Nvidia promotes the RTX 3090 as the first true 8K gaming card. The proviso is that games take advantage of framerate-boosting DLSS technology and settings are knocked down from absolute maximum to, shall we say, decent. Tested this way, with DLSS set to 1440p (9x scaling factor from version 2.1), ray tracing to high, and internal resolution to 8K (via implementing DSR to mimic an 8K screen on a 4K panel), framerates are decent for both 30-series cards. The RTX 3090's performance improvement is agnostic of framebuffer, and it's the ability to scale so highly on DLSS that helps keep framerates healthy.

Increasing the DLSS to 2880p whilst keeping everything the same reduces the RTX 3090's framerates to 37/23fps and removing it altogether and running 4x MSAA makes the game crawl along at sub-10fps. One needs the latest iteration of DLSS when running raytracing at a pseudo 8K.

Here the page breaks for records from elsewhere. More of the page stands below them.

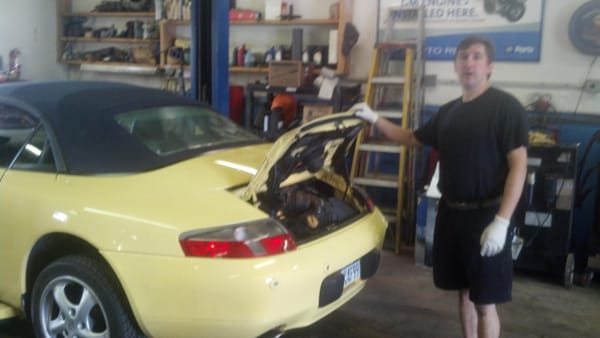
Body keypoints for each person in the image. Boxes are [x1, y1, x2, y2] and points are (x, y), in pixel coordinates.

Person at [354, 36, 528, 338]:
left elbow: (519, 166)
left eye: (476, 57)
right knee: (462, 294)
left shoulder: (506, 108)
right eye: (463, 57)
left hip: (486, 217)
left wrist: (501, 222)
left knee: (485, 302)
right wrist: (375, 118)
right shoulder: (449, 112)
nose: (468, 62)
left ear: (489, 66)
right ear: (456, 65)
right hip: (451, 214)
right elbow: (410, 137)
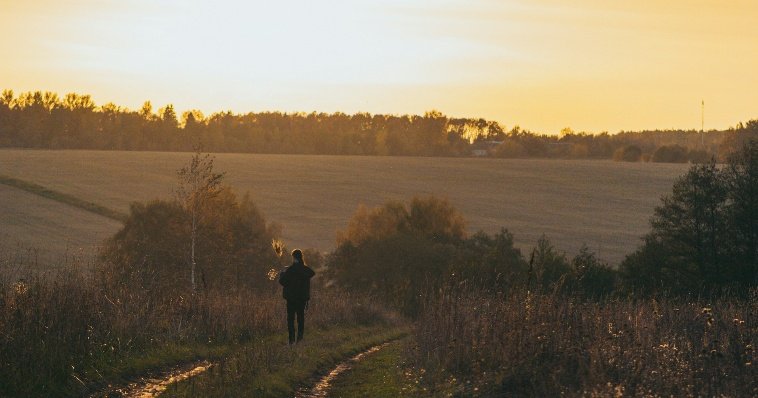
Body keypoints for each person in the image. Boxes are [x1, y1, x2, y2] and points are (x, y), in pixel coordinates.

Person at [278, 249, 315, 344]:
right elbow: (312, 273)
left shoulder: (290, 270)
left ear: (293, 257)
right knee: (300, 318)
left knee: (290, 319)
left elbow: (282, 282)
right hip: (302, 298)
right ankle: (299, 339)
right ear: (301, 257)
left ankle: (291, 340)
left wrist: (283, 273)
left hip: (291, 298)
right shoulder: (305, 270)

We can further examine the prowess by looking at how well the RTX 3090 and RTX 3080 are able to handle an extreme 8K load by running Forza Horizon 4 and Gears 5 at the higher resolution (8K run on a 4K screen via DSR) with the same image quality settings you see on pages nine and 10. There's no raytracing or DLSS at play here.

Sure, one could lower the settings to achieve 8K60, but these are the best gaming graphics cards in the world. As such, performance is reduced drastically compared to 4K.

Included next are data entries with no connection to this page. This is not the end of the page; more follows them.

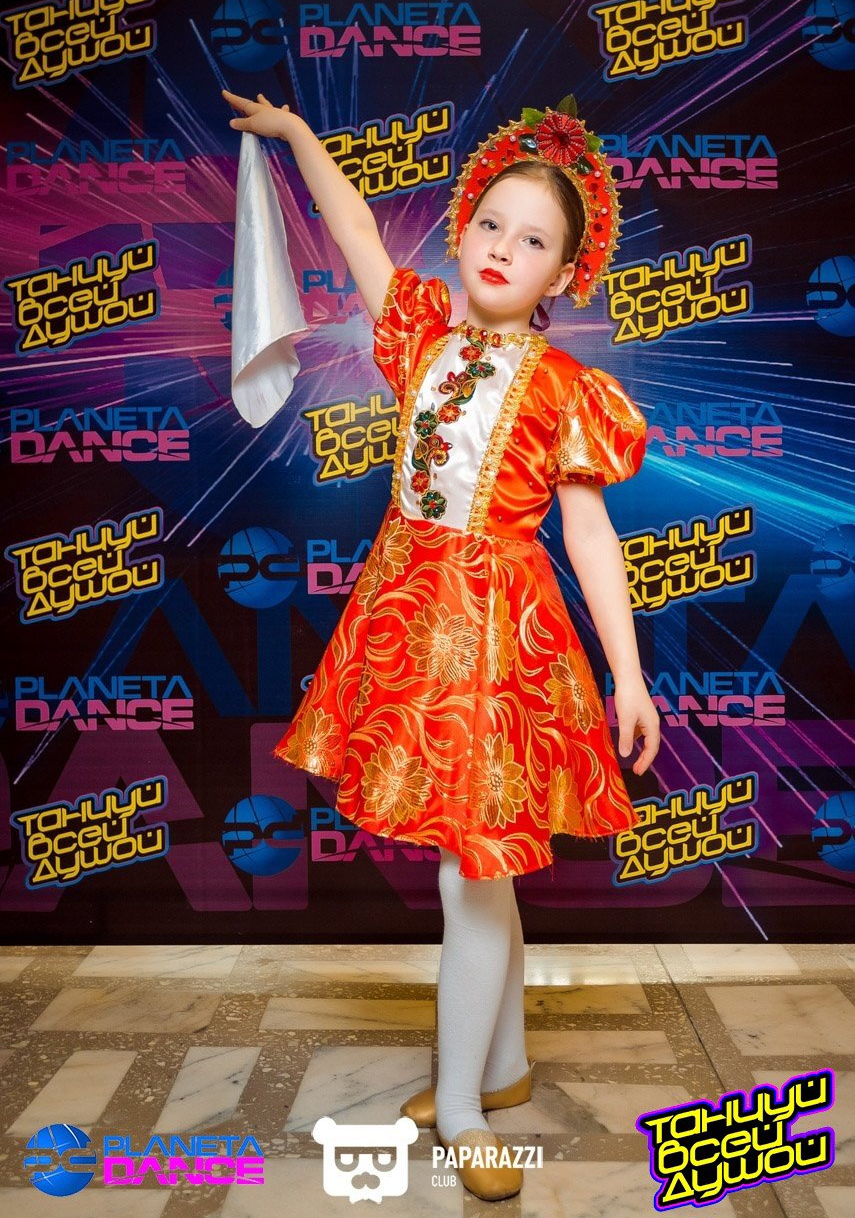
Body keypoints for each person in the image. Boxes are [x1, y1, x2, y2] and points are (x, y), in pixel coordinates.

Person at [223, 87, 660, 1201]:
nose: (504, 248)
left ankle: (462, 1104)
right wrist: (298, 136)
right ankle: (501, 1067)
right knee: (479, 866)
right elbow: (356, 230)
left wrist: (628, 673)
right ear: (463, 232)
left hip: (498, 648)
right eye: (490, 224)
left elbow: (588, 532)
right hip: (408, 619)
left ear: (564, 275)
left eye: (534, 240)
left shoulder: (566, 388)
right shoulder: (419, 330)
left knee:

We believe it's a mistake for Nvidia to call this a GeForce card. It's not built primarily for gaming, even though it does well in that regard. The RTX 3090, instead, is a far greater boon for content creators who need to render from large datasets that don't fit into the VRAM of other, less powerful cards.

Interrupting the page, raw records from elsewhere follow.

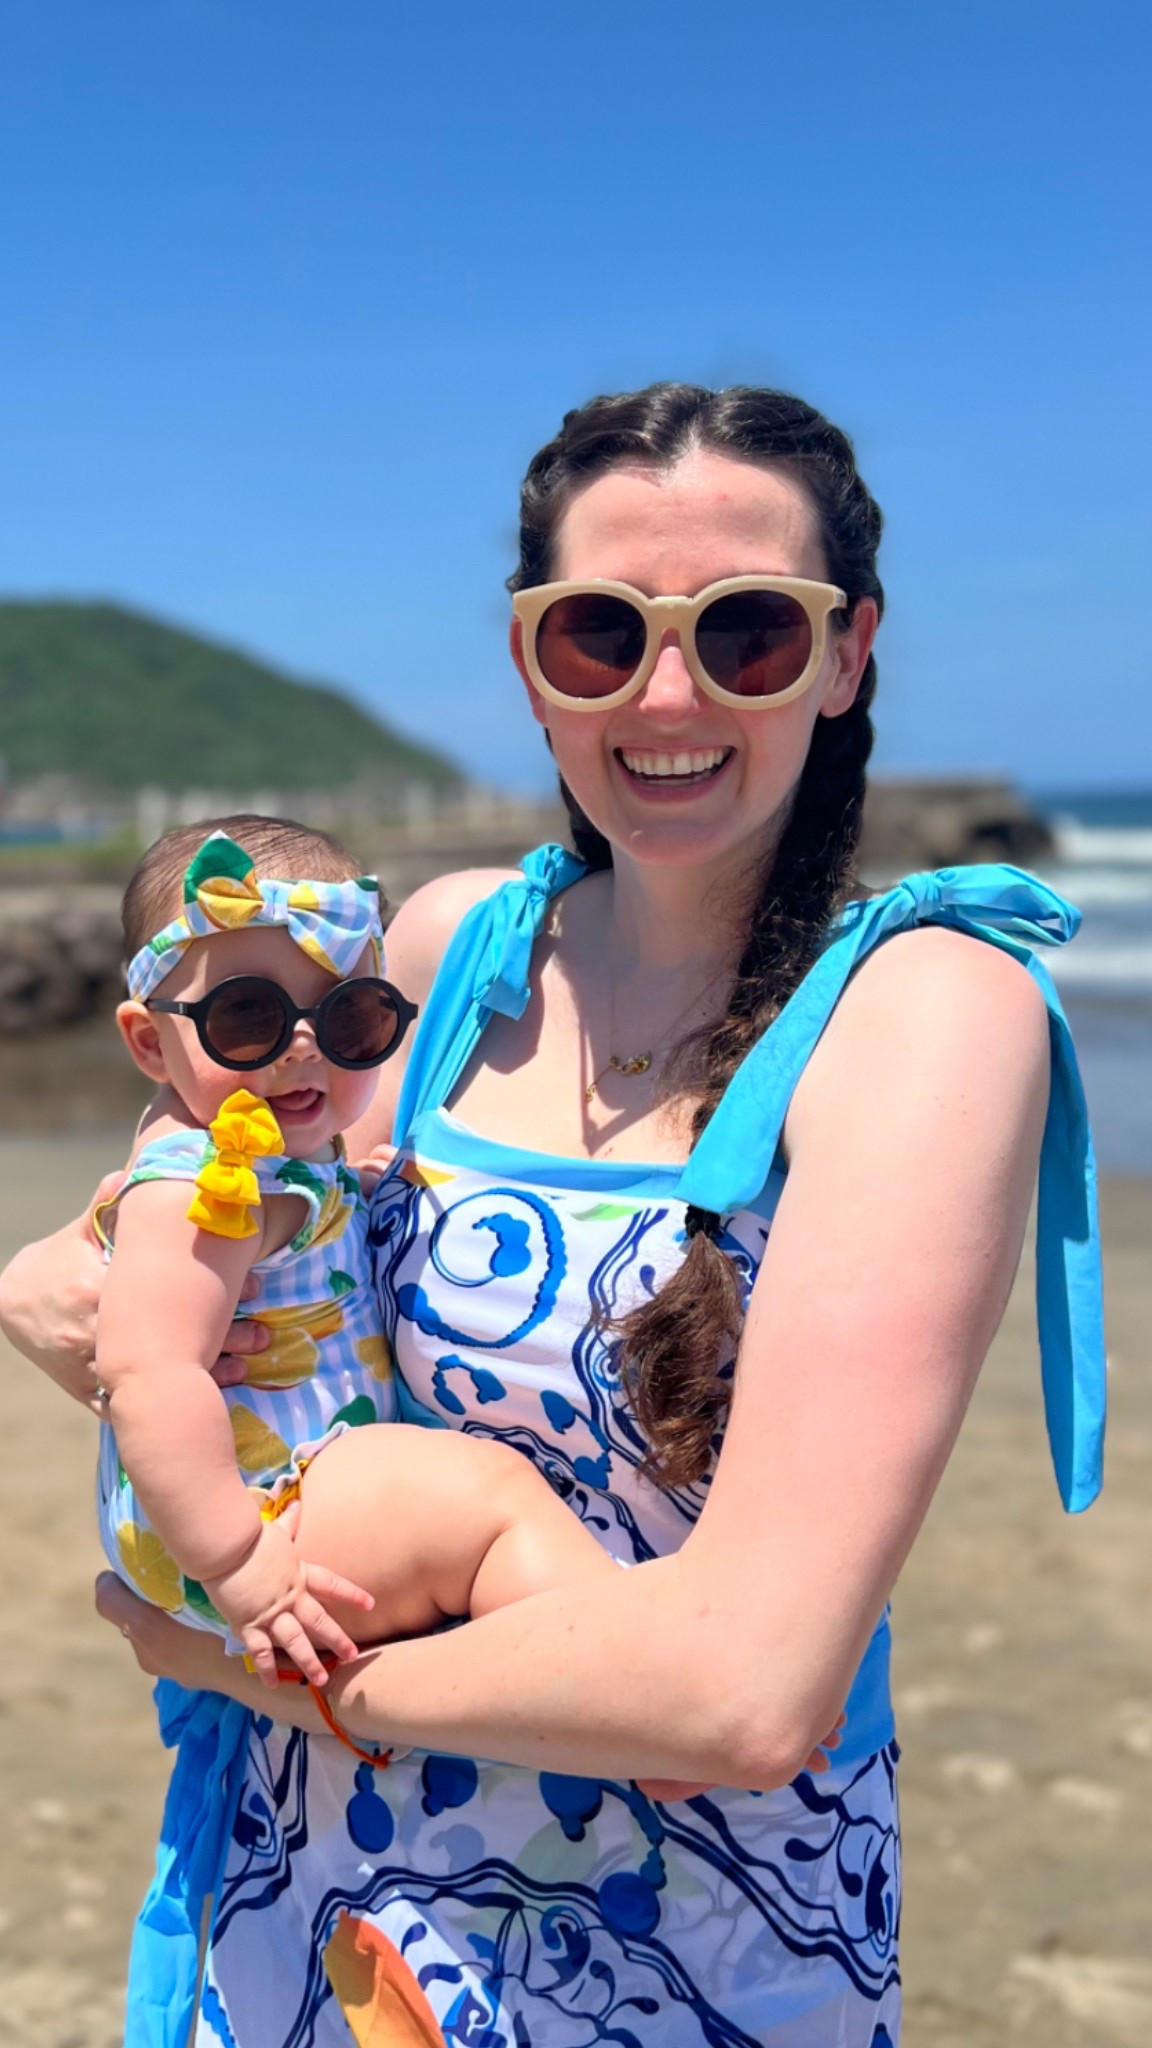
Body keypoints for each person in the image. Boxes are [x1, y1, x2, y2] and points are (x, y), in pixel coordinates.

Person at [0, 382, 1105, 2048]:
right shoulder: (448, 960)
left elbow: (743, 1695)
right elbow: (210, 1213)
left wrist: (260, 1662)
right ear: (531, 661)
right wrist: (66, 1285)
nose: (668, 689)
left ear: (846, 651)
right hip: (317, 1896)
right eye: (602, 632)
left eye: (746, 630)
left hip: (683, 1943)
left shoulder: (922, 1012)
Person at [95, 815, 642, 1708]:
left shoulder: (279, 1155)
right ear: (152, 1043)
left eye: (348, 1015)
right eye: (247, 1017)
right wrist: (240, 1566)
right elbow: (147, 1373)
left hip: (266, 1494)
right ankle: (642, 1684)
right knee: (487, 1501)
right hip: (245, 1513)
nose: (304, 1044)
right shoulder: (213, 1186)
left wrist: (351, 1183)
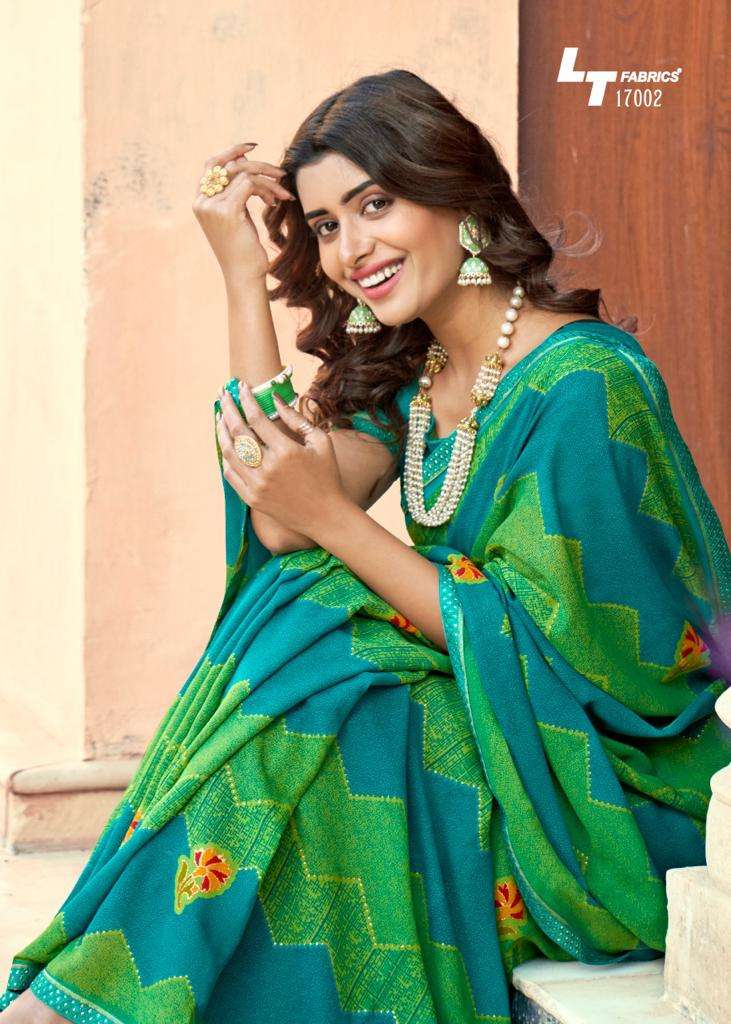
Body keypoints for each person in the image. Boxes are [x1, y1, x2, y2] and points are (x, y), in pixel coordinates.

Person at [2, 68, 729, 1024]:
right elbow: (279, 512)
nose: (350, 250)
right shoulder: (420, 377)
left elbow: (607, 673)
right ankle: (96, 994)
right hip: (494, 738)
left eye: (375, 204)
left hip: (602, 799)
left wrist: (339, 522)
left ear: (456, 193)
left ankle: (77, 1003)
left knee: (340, 674)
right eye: (324, 225)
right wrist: (240, 274)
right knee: (308, 624)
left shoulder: (586, 382)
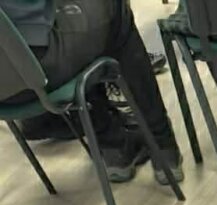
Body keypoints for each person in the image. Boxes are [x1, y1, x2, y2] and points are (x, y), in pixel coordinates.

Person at [0, 0, 182, 181]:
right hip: (37, 65)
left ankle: (114, 146)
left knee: (76, 16)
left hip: (7, 93)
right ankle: (162, 145)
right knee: (113, 10)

The Octane Render is popular in the content creator industry. It's absolutely worth shelling out extra cash for hardware that can reduce render times massively. The above graph takes a corner case as an example. The large project has approximately 14GB of data which conveniently exceeds the framebuffer of everything other than last-gen RTX Titan and this RTX 3090, with both featuring 24GB.

VRAM-exceeding projects can still be completed using the out-of-core rendering by having the excess data held in system memory rather than VRAM, and this is how the 10GB-equipped RTX 3080 runs this particular workload.

The results are startling. RTX 3080 takes over nine minutes to run through the dataset, flitting between VRAM and system RAM as and when needed. The RTX 3090, meanwhile, holds the entire dataset in memory, thereby smashing through the render in just 37 seconds, or almost 15x as quickly. Here is where the extra VRAM can come in genuinely useful, and not in gaming. Of course, this is a best-case scenario for the RTX 3090; projects that are, say, 8GB, will render only 20 percent more quickly on the range-topping card as both RTXs are able to keep everything in board memory.

This model, therefore, ought to be named the RTX Titan (Ampere). Creators need to understand their workflow restrictions and evaluate if RTX Titan 3090 can help in chopping render time to completion. Time is money, after all.